• _Exercise instructions_:
(a) In the piece on the inclusion rider, why does the author call a rider built only of aspirational clauses meaningless? Answer in one to three sentences.
(b) Carry the piece on the inclusion rider forward from its last sentence.

• _Selected extract_:
Oscar’s Curious Legal Advice: Inclusion Rider

The right to contract is fundamental, but one can only contract for things that are lawful. You can include a provision for no brown M&Ms, but not for an ample supply of heroin. In concluding her speech at the Academy Awards, Frances McDormand offered this tip:

I have two words to leave with you tonight, ladies and gentlemen: inclusion rider.

As a general idea, that Oscar winning celebrities use their good offices to push producers to be more inclusive in their casting, this may be excellent advice, although some might counter that casting be done based on the characters needed for the story rather than diversity. Still, there’s much to be said about crowd scenes in New York City that appear as if they were cast in Scandinavia.

People rushed to Google after hearing those two words to find out what she was talking about, because inclusion riders aren’t yet a serious thing.

Simply put: It’s a stipulation that actors and actresses can ask (or demand) to have inserted into their contracts, which would require a certain level of diversity among a film’s cast and crew.

For instance, an A-list actor negotiating to join a film could use the inclusion rider to insist that “tertiary speaking characters should match the gender distribution of the setting for the film, as long as it’s sensible for the plot,” Stacy L. Smith explained in a 2014 column that introduced the idea in The Hollywood Reporter.

On the one hand, this hardly sounds like a bad idea. In fact, it just sounds like good casting. Shouldn’t the tertiary characters match the gender, and other characteristics, of the film’s setting? To do otherwise not only smells of discrimination, but bad movie making.

But if the rider is constructed only of aspirational clauses, with caveats and qualifications that would let everyone off the hook if they failed to do so, then it’s merely precatory and meaningless. But Smith’s inclusion rider appears to be a bit firmer in its requirements.

• _Dataset_:
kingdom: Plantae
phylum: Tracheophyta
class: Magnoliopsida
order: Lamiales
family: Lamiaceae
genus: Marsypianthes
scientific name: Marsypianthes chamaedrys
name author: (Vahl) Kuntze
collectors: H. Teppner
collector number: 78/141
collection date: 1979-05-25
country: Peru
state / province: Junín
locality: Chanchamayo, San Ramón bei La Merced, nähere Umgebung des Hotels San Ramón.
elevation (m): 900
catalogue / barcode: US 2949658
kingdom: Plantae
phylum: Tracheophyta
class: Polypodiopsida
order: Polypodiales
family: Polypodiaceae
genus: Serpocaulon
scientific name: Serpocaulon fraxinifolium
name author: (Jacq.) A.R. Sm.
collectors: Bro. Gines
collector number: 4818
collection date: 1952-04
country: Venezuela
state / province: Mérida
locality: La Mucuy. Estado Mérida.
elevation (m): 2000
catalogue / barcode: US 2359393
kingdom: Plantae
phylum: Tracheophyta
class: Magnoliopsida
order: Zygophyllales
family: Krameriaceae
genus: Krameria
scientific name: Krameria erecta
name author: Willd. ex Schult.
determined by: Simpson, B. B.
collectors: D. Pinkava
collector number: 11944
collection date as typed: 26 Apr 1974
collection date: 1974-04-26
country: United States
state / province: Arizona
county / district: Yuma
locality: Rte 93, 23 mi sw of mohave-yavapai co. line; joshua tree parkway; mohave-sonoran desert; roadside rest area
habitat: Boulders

• _Task-by-task answers_:
(a) Such a rider would carry caveats and qualifications that let everyone off the hook if they failed to meet its goals. Nothing in it would actually bind anyone, so it would be merely precatory.

(b)
[Smith] said a typical inclusion rider would set benchmarks for diversity in staffing. As an example, it could require the cast be 50 percent female, 40 percent underrepresented ethnic groups, 20 percent people with disabilities, and 5 percent L.G.B.T. people.

While it’s not entirely clear how one would be able to tell on film what an actor’s sexual orientation is, or whether a disabled person should be blind or suffering from depression, it appears that the word “benchmarks” is used to mean quota, “require the cast be” of a particular gender or race. When it comes to employment, Title VII kicks in.

It shall be an unlawful employment practice for an employer –

(1) to fail or refuse to hire or to discharge any individual, or otherwise to discriminate against any individual with respect to his compensation, terms, conditions, or privileges of employment, because of such individual’s race, color, religion, sex, or national origin; or

(2) to limit, segregate, or classify his employees or applicants for employment in any way which would deprive or tend to deprive any individual of employment opportunities or otherwise adversely affect his status as an employee, because of such individual’s race, color, religion, sex, or national origin.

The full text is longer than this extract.